Stored data entries
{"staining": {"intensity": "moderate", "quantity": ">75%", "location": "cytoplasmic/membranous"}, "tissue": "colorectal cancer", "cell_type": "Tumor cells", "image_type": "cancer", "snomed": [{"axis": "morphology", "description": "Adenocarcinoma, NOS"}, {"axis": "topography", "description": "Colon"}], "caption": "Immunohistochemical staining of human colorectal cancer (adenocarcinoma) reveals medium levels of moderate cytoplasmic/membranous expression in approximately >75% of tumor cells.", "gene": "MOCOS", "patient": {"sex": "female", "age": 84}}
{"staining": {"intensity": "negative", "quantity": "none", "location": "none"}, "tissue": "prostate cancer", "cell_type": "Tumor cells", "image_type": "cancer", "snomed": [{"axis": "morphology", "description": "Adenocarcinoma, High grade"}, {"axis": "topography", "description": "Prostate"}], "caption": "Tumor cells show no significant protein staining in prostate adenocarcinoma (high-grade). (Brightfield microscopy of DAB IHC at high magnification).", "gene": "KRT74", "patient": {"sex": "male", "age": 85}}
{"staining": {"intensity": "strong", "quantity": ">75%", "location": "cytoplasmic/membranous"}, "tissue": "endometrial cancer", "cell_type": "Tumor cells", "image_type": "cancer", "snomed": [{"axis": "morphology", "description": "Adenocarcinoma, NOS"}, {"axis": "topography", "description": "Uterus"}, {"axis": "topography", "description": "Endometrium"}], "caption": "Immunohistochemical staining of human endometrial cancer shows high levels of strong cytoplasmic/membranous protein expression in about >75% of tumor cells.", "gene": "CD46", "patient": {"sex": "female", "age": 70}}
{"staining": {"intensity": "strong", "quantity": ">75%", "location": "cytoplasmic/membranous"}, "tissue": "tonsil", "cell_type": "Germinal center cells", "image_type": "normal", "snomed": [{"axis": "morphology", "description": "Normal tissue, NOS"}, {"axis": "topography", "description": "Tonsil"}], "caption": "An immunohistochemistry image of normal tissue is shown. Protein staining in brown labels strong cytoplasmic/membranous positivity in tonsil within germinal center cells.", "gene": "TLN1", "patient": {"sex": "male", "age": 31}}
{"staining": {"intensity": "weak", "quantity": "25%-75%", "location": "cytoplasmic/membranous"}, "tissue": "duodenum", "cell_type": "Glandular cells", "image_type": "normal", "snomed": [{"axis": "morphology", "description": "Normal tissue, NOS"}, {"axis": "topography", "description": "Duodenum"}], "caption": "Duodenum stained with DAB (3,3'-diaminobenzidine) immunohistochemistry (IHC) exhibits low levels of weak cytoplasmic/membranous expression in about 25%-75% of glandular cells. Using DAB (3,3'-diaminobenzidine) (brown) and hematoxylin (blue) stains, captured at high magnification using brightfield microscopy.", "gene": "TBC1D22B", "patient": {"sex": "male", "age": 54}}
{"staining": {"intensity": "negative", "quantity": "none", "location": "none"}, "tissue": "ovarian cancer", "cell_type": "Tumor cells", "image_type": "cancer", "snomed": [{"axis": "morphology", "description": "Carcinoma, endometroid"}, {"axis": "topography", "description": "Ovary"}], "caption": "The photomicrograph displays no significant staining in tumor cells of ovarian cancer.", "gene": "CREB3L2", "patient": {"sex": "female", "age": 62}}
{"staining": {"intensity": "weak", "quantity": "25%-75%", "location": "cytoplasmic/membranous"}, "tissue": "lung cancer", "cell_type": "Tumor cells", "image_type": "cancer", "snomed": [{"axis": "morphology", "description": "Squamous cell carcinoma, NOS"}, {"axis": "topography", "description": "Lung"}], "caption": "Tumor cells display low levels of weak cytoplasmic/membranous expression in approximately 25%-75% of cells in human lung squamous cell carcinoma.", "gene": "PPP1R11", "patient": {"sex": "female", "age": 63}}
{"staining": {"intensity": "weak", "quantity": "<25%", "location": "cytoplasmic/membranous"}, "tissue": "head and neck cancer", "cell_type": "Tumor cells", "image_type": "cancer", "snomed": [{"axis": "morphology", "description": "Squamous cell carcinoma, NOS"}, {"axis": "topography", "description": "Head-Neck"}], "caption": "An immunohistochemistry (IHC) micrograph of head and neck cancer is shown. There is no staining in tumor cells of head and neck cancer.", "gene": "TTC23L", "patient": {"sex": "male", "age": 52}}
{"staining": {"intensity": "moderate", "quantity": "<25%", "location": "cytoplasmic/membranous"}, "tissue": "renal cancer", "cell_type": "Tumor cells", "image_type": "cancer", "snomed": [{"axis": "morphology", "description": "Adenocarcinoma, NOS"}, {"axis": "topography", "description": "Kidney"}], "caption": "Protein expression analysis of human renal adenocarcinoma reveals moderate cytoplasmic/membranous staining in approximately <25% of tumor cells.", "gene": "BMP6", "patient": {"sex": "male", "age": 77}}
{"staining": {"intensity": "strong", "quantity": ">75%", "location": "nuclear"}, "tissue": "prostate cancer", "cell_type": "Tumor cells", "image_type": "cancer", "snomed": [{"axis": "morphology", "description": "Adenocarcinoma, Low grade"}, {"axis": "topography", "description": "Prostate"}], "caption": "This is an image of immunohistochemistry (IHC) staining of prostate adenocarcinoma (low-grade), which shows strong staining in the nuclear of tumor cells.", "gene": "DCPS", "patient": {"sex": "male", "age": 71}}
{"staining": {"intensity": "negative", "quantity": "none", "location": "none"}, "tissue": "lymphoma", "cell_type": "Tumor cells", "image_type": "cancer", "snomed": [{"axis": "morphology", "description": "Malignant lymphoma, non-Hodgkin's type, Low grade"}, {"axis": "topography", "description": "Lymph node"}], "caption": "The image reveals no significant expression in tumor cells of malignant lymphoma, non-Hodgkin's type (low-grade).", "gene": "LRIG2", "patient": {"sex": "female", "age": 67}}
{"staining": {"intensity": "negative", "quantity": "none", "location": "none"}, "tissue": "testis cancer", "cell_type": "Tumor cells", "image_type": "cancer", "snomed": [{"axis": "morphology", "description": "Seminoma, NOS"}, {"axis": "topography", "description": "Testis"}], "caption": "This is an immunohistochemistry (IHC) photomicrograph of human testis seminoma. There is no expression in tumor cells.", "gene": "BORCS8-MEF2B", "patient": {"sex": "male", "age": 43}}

▶ _What this task involves_
Output the records in full, exactly.

▶ _Answer box_
{"staining": {"intensity": "moderate", "quantity": ">75%", "location": "cytoplasmic/membranous"}, "tissue": "colorectal cancer", "cell_type": "Tumor cells", "image_type": "cancer", "snomed": [{"axis": "morphology", "description": "Adenocarcinoma, NOS"}, {"axis": "topography", "description": "Colon"}], "caption": "Immunohistochemical staining of human colorectal cancer (adenocarcinoma) reveals medium levels of moderate cytoplasmic/membranous expression in approximately >75% of tumor cells.", "gene": "MOCOS", "patient": {"sex": "female", "age": 84}}
{"staining": {"intensity": "negative", "quantity": "none", "location": "none"}, "tissue": "prostate cancer", "cell_type": "Tumor cells", "image_type": "cancer", "snomed": [{"axis": "morphology", "description": "Adenocarcinoma, High grade"}, {"axis": "topography", "description": "Prostate"}], "caption": "Tumor cells show no significant protein staining in prostate adenocarcinoma (high-grade). (Brightfield microscopy of DAB IHC at high magnification).", "gene": "KRT74", "patient": {"sex": "male", "age": 85}}
{"staining": {"intensity": "strong", "quantity": ">75%", "location": "cytoplasmic/membranous"}, "tissue": "endometrial cancer", "cell_type": "Tumor cells", "image_type": "cancer", "snomed": [{"axis": "morphology", "description": "Adenocarcinoma, NOS"}, {"axis": "topography", "description": "Uterus"}, {"axis": "topography", "description": "Endometrium"}], "caption": "Immunohistochemical staining of human endometrial cancer shows high levels of strong cytoplasmic/membranous protein expression in about >75% of tumor cells.", "gene": "CD46", "patient": {"sex": "female", "age": 70}}
{"staining": {"intensity": "strong", "quantity": ">75%", "location": "cytoplasmic/membranous"}, "tissue": "tonsil", "cell_type": "Germinal center cells", "image_type": "normal", "snomed": [{"axis": "morphology", "description": "Normal tissue, NOS"}, {"axis": "topography", "description": "Tonsil"}], "caption": "An immunohistochemistry image of normal tissue is shown. Protein staining in brown labels strong cytoplasmic/membranous positivity in tonsil within germinal center cells.", "gene": "TLN1", "patient": {"sex": "male", "age": 31}}
{"staining": {"intensity": "weak", "quantity": "25%-75%", "location": "cytoplasmic/membranous"}, "tissue": "duodenum", "cell_type": "Glandular cells", "image_type": "normal", "snomed": [{"axis": "morphology", "description": "Normal tissue, NOS"}, {"axis": "topography", "description": "Duodenum"}], "caption": "Duodenum stained with DAB (3,3'-diaminobenzidine) immunohistochemistry (IHC) exhibits low levels of weak cytoplasmic/membranous expression in about 25%-75% of glandular cells. Using DAB (3,3'-diaminobenzidine) (brown) and hematoxylin (blue) stains, captured at high magnification using brightfield microscopy.", "gene": "TBC1D22B", "patient": {"sex": "male", "age": 54}}
{"staining": {"intensity": "negative", "quantity": "none", "location": "none"}, "tissue": "ovarian cancer", "cell_type": "Tumor cells", "image_type": "cancer", "snomed": [{"axis": "morphology", "description": "Carcinoma, endometroid"}, {"axis": "topography", "description": "Ovary"}], "caption": "The photomicrograph displays no significant staining in tumor cells of ovarian cancer.", "gene": "CREB3L2", "patient": {"sex": "female", "age": 62}}
{"staining": {"intensity": "weak", "quantity": "25%-75%", "location": "cytoplasmic/membranous"}, "tissue": "lung cancer", "cell_type": "Tumor cells", "image_type": "cancer", "snomed": [{"axis": "morphology", "description": "Squamous cell carcinoma, NOS"}, {"axis": "topography", "description": "Lung"}], "caption": "Tumor cells display low levels of weak cytoplasmic/membranous expression in approximately 25%-75% of cells in human lung squamous cell carcinoma.", "gene": "PPP1R11", "patient": {"sex": "female", "age": 63}}
{"staining": {"intensity": "weak", "quantity": "<25%", "location": "cytoplasmic/membranous"}, "tissue": "head and neck cancer", "cell_type": "Tumor cells", "image_type": "cancer", "snomed": [{"axis": "morphology", "description": "Squamous cell carcinoma, NOS"}, {"axis": "topography", "description": "Head-Neck"}], "caption": "An immunohistochemistry (IHC) micrograph of head and neck cancer is shown. There is no staining in tumor cells of head and neck cancer.", "gene": "TTC23L", "patient": {"sex": "male", "age": 52}}
{"staining": {"intensity": "moderate", "quantity": "<25%", "location": "cytoplasmic/membranous"}, "tissue": "renal cancer", "cell_type": "Tumor cells", "image_type": "cancer", "snomed": [{"axis": "morphology", "description": "Adenocarcinoma, NOS"}, {"axis": "topography", "description": "Kidney"}], "caption": "Protein expression analysis of human renal adenocarcinoma reveals moderate cytoplasmic/membranous staining in approximately <25% of tumor cells.", "gene": "BMP6", "patient": {"sex": "male", "age": 77}}
{"staining": {"intensity": "strong", "quantity": ">75%", "location": "nuclear"}, "tissue": "prostate cancer", "cell_type": "Tumor cells", "image_type": "cancer", "snomed": [{"axis": "morphology", "description": "Adenocarcinoma, Low grade"}, {"axis": "topography", "description": "Prostate"}], "caption": "This is an image of immunohistochemistry (IHC) staining of prostate adenocarcinoma (low-grade), which shows strong staining in the nuclear of tumor cells.", "gene": "DCPS", "patient": {"sex": "male", "age": 71}}
{"staining": {"intensity": "negative", "quantity": "none", "location": "none"}, "tissue": "lymphoma", "cell_type": "Tumor cells", "image_type": "cancer", "snomed": [{"axis": "morphology", "description": "Malignant lymphoma, non-Hodgkin's type, Low grade"}, {"axis": "topography", "description": "Lymph node"}], "caption": "The image reveals no significant expression in tumor cells of malignant lymphoma, non-Hodgkin's type (low-grade).", "gene": "LRIG2", "patient": {"sex": "female", "age": 67}}
{"staining": {"intensity": "negative", "quantity": "none", "location": "none"}, "tissue": "testis cancer", "cell_type": "Tumor cells", "image_type": "cancer", "snomed": [{"axis": "morphology", "description": "Seminoma, NOS"}, {"axis": "topography", "description": "Testis"}], "caption": "This is an immunohistochemistry (IHC) photomicrograph of human testis seminoma. There is no expression in tumor cells.", "gene": "BORCS8-MEF2B", "patient": {"sex": "male", "age": 43}}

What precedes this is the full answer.